Todavia, isto não significa que o «eu» alcança uma compreensibilidade perfeita de si mesmo, mas que o elemento da relação é inerente ao próprio eu, pertence à sua estrutura mais profunda. Assim, esta relação pessoal diz respeito, em primeiro lugar, à realidade cósmica em que o homem se conhece a si mesmo como inserido entre as coisas diversas, entre as diversas realidades. No segundo momento, e em simultâneo, o «eu» da pessoa diferencia-se do outro «eu», ao tomar consciência de si mesmo relativamente ao «outro». Neste sentido, a principal característica do eu é a descoberta de si próprio, na doação total ao outro e, citando Emmanuel Lévinas, “é somente abordando outrem que assisto a mim mesmo”30.

Mas o homem pode potencializar, de forma consciente e reflexiva, a sua dinâmica de relação pessoal, porque a diferença de níveis na relação do «eu» relativamente a si mesmo é a chave da interpretação da capacidade de relação pessoal do homem. Neste sentido, a capacidade «radical» do homem em se auto-relacionar consigo e com os outros é o afecto, fundamental no seu ser, não podendo reduzir-se a uma simples característica acidental. A estrutura deste próprio ser «é uma parte constituinte da identidade da

49 pessoa»31. A partir daqui, somos remetidos para a seguinte questão: como chegamos ao conhecimento dessa identidade?

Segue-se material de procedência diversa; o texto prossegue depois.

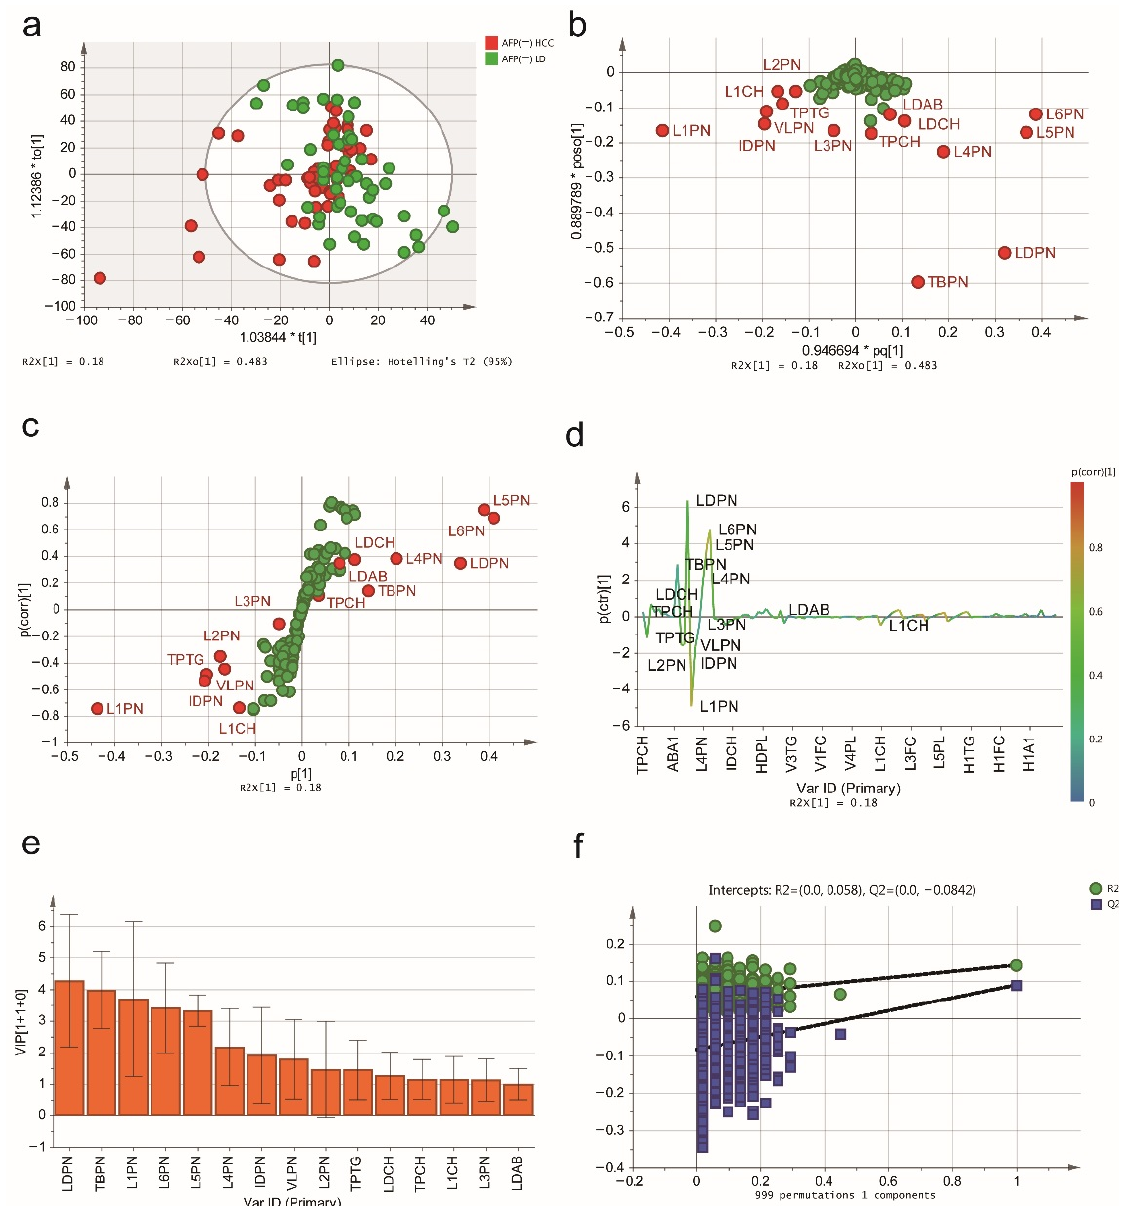
Figure 4. The serum lipidomic profile discriminates between AFP-negative HCC patients and AFP-negative LD patients. ( a ) Score plot was generated by the OPLS-DA model. The horizontal coordinate (1.03844 * t [1]) represents the score value of the main component, and the vertical coordinate (1.12386 * to [1]) represents the score value of the orthogonal component. ( b ) Loading plot was generated by the OPLS-DA model. The horizontal coordinate (0.946694 * pq [1]) represents the predicted principal component, and the vertical coordinate (0.889789 * poso [1]) represents the orthogonal principal components. The corresponding ( c ) S-plot and ( d ) S-line plot for the model displaying the discriminant variables and the associated predictive loadings. The red circles indicate selected lipoprotein subfractions with VIP scores >1.0, and other variables with no difference are referred to as green circles in ( b , c ). ( e ) The selected lipoprotein subfractions with VIP scores >1.0. ( f ) Permutation test (999 times) of the OPLS-DA model.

Segundo Vergés, a resposta parece estar na consciência do homem. Na verdade, cada um apreende a sua maneira íntima de ser mediante a consciência. Entre a consciência e o pensamento existe uma relação tão estreita que se poderá afirmar, segundo Sciacca, citado por Vergés, que “o primeiro acto do pensamento é a consciência que o sujeito pensante possui de si mesmo como ente que pensa”32. Separar estes dois aspectos da pessoa significaria a negação desta mesma pessoa.

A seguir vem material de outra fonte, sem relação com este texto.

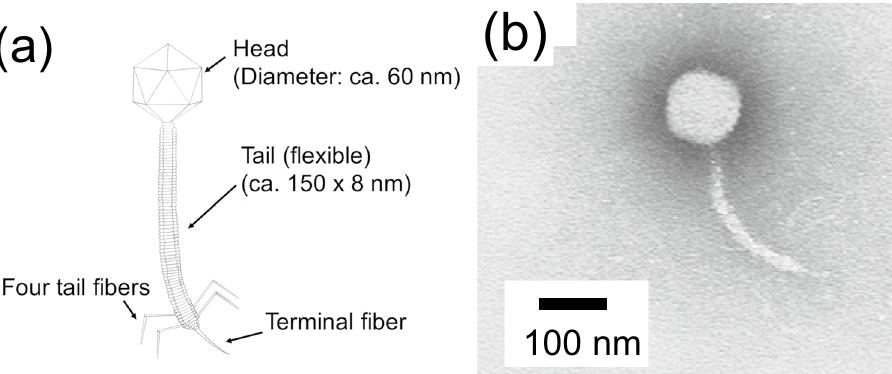
Figure 5. ( a ) Morphology of the lambda phage. ( b ) Transmission electron microscopy (TEM) image of lambda phage using Preyssler-type phosphotungstate with encapsulated cation Eu 3+ , K 12 [P 5 W 30 O 110 Eu(H 2 O)], as a negative staining reagent. Concentration of the staining reagent was 0.3 wt% in water.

Podemos então dizer que a noção de pessoa, constituída pelo «eu em si mesmo», nos leva a uma segunda perspectiva, a relação desse «eu» com o «outro». É perante o encontro com o outro que o «eu em si mesmo» se manifesta na sua maneira de actuar perante o «outro». Isto permite concluir que a relação do «eu» com o «tu» tem as suas mais profundas raízes na estrutura do «ser relacional» desse «eu».